Tunisia: Constitution - Quartet Looks At Experts' Proposals

Photo: World Bank
Tunisia's new constitution will pave the way for elections.

Bardo, — The Quartet sponsoring the National Dialogue met, Monday, with constitutional experts to examine their proposals on the future Constitution.

In a statement at the end of a four-hour discussion, President of the Bar Mohamed Fadhel Mahfouhd said the Quartet will submit the experts' proposals to the Consensus Commission.

In turn, Ennahdha party leader Ameur Larayedh said that the meeting was an opportunity to take note of the experts' opinions on the consensus reached in the National Constituent Assembly, particularly, those related to the transitional provisions.

He stated that the proposals of experts will serve the Consensus Commission.

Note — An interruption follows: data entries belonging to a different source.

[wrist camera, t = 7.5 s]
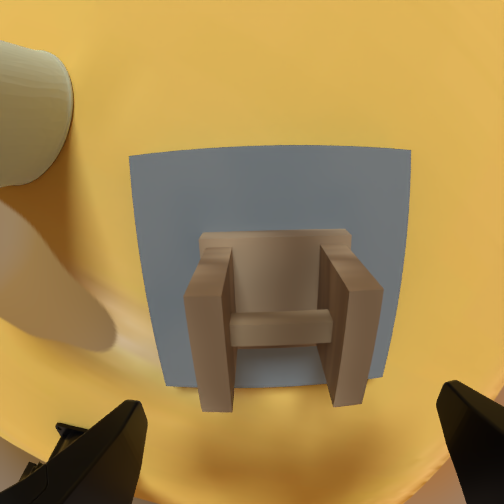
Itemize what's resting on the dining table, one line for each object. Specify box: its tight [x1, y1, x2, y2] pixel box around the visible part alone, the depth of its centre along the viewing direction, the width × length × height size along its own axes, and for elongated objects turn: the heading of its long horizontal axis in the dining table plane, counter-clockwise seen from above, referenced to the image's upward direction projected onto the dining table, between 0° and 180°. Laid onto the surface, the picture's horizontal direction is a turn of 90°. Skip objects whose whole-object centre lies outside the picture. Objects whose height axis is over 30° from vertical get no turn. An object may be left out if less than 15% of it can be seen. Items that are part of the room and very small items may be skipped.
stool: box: [183, 229, 384, 412], centre depth 14 cm, size 7×6×6 cm
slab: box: [129, 145, 411, 388], centre depth 17 cm, size 14×14×2 cm
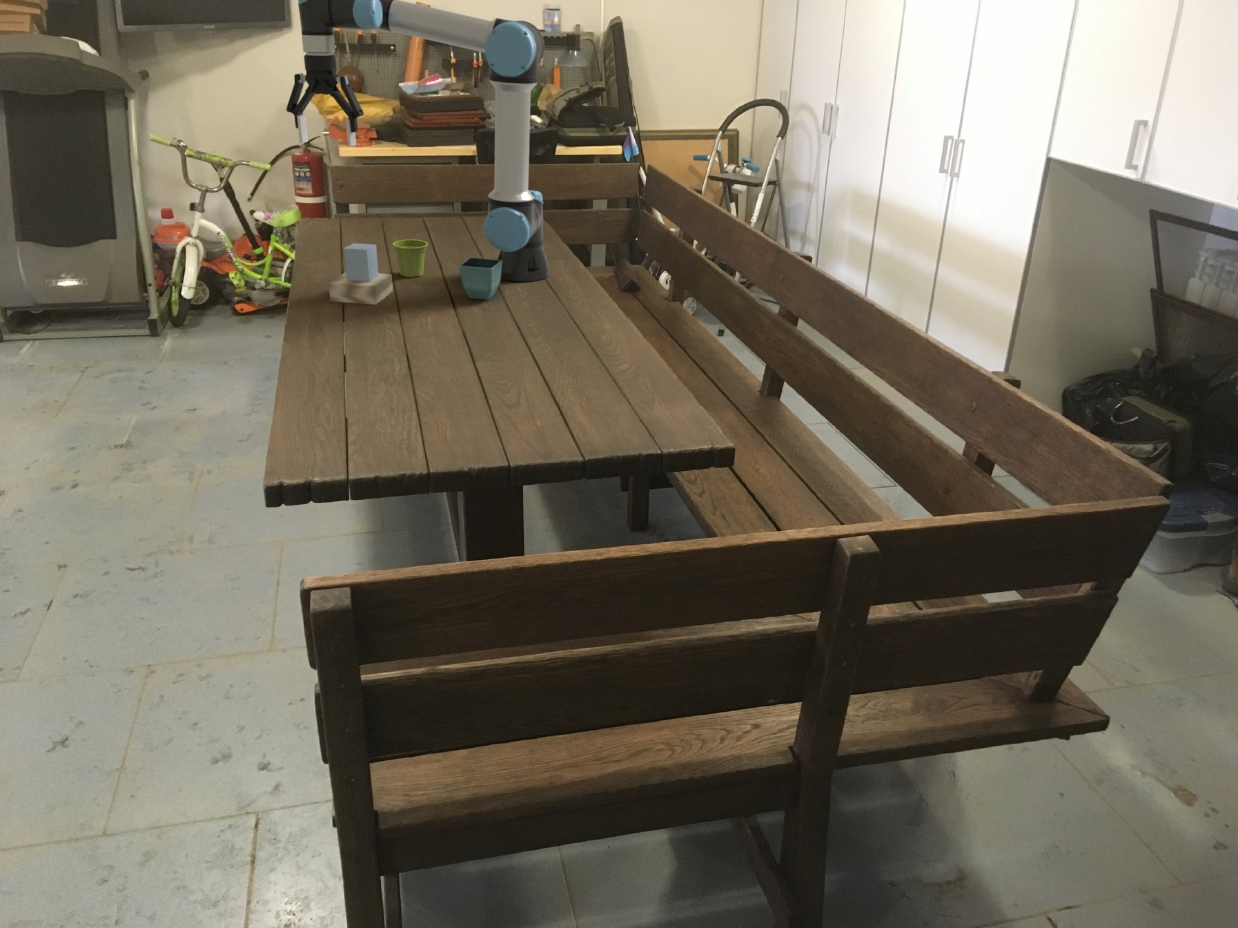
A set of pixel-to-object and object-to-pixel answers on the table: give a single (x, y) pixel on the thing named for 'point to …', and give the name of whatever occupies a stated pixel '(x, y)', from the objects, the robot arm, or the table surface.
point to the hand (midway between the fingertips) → (328, 144)
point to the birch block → (360, 289)
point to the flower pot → (480, 277)
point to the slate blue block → (361, 262)
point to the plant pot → (410, 257)
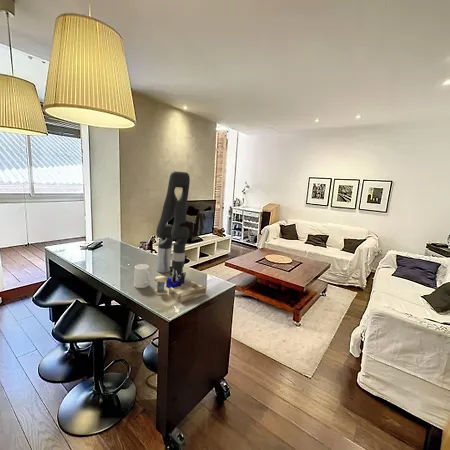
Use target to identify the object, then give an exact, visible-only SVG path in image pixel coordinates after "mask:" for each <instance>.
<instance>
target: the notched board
mask: <svg viewBox="0 0 450 450" xmlns="http://www.w3.org/2000/svg"><path fill="white" fill-rule="evenodd" d="M206 293H207V287H205V286H204V285H202V284H199V282H196V281H194V280H192V281H190V285H189V286H187V287H184V288H180V289H176V288H172V287H171V288H168V296H169V297H171V298H173V299H174V300H176V301H177V302H179V303H180V304H183V303H185V302H188V301H191V300H194V299H197V298H198V297H199V298H200V297H201V296H204V295H206Z"/></svg>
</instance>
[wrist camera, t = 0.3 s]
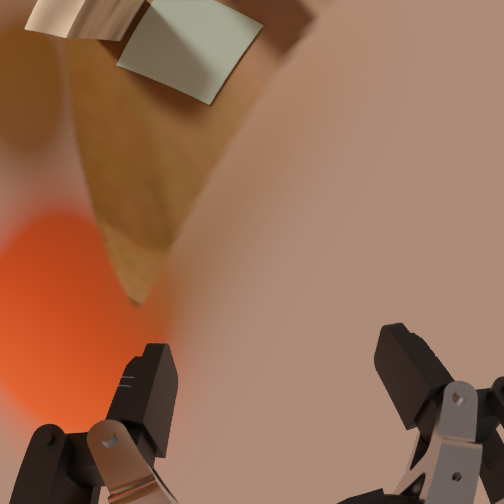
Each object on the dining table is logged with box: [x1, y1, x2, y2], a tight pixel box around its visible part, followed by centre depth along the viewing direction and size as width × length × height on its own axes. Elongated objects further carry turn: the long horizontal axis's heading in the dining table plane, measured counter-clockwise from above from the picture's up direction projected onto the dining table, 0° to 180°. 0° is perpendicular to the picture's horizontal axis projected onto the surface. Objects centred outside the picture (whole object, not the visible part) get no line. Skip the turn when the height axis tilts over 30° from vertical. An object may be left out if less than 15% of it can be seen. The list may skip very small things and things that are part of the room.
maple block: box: [25, 0, 146, 41], centre depth 15 cm, size 5×6×14 cm
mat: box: [117, 0, 263, 105], centre depth 25 cm, size 13×12×1 cm
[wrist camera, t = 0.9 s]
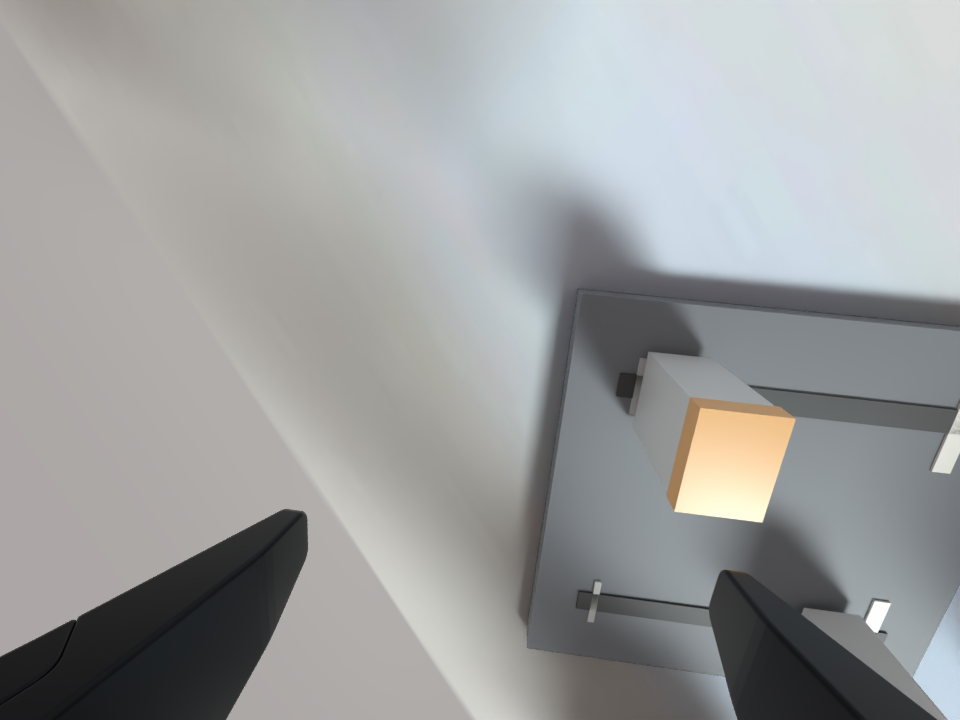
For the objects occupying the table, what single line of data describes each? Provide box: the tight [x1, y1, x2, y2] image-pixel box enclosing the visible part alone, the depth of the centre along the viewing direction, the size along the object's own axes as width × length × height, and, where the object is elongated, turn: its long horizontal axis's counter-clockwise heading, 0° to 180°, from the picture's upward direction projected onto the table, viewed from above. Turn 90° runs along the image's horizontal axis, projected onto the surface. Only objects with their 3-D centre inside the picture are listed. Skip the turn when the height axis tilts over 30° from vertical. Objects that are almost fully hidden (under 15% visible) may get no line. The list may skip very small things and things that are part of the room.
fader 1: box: [633, 352, 796, 522], centre depth 16 cm, size 3×2×6 cm
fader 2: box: [802, 608, 947, 720], centre depth 18 cm, size 3×2×6 cm
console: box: [527, 289, 960, 678], centre depth 21 cm, size 18×18×1 cm
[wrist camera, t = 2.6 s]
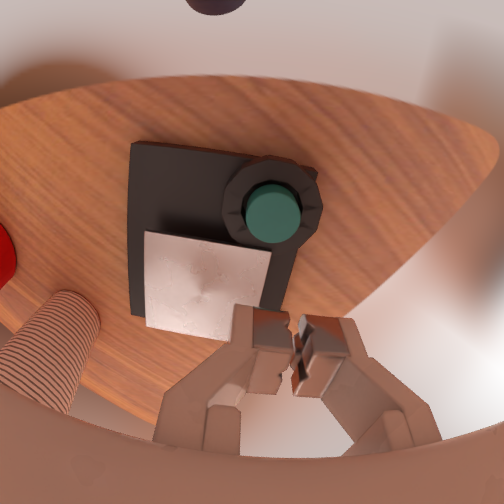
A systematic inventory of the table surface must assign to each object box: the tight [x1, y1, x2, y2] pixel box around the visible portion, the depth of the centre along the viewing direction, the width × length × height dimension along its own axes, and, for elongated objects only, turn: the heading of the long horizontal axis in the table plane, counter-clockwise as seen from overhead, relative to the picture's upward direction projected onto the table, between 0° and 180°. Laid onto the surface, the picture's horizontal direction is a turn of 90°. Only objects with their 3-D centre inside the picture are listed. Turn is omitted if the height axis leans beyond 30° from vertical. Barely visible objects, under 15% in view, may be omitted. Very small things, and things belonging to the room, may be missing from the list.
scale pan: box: [144, 229, 272, 341], centre depth 20 cm, size 8×8×1 cm
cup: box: [0, 290, 100, 415], centre depth 19 cm, size 8×8×16 cm
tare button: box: [246, 184, 301, 243], centre depth 17 cm, size 3×3×2 cm
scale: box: [127, 141, 323, 317], centre depth 20 cm, size 14×12×3 cm
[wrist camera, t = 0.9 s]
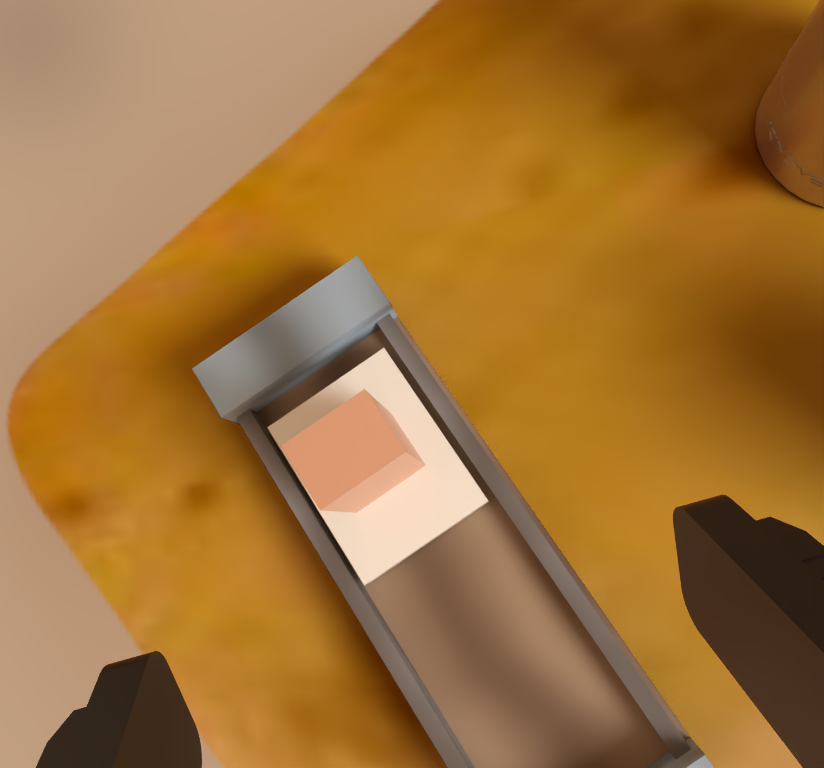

A meeting between the quartet and political parties' leaders is due Tuesday to establish the next work schedule.

The completion of the three processes (governmental, constituent and electoral), is also on the agenda, according to Ameur Larayedh.

Constitutionalist and member of the expert commission appointed by the quartet, Yadh Ben Achour said the commission expressed a favourable opinion over the text of the Constitution in light of the consensus reached in the Consensus Commission.

The current text, he said, by far "better" than the draft Constitution of June 1, 2013 after adding key points that led to the drafting of a text acceptable by all Tunisians.

In this connection, he reviewed the "positive points of the final draft Constitution like articles 1 and 2 (which define the nature of the Tunisian state), article 6 (related to freedom of consciousness) and article 48 in its new version (relates to the protection of rights and freedoms.

On this last article, Yadh Ben Achour said it is in harmony with the international standards, since it not only determines rights and freedoms by referring to the law but requires compliance with their essence.

However, Yadh Ben Achour expressed reservations about several points related to the constitutional court, transitional provisions and the judiciary which, he said, must be clarified.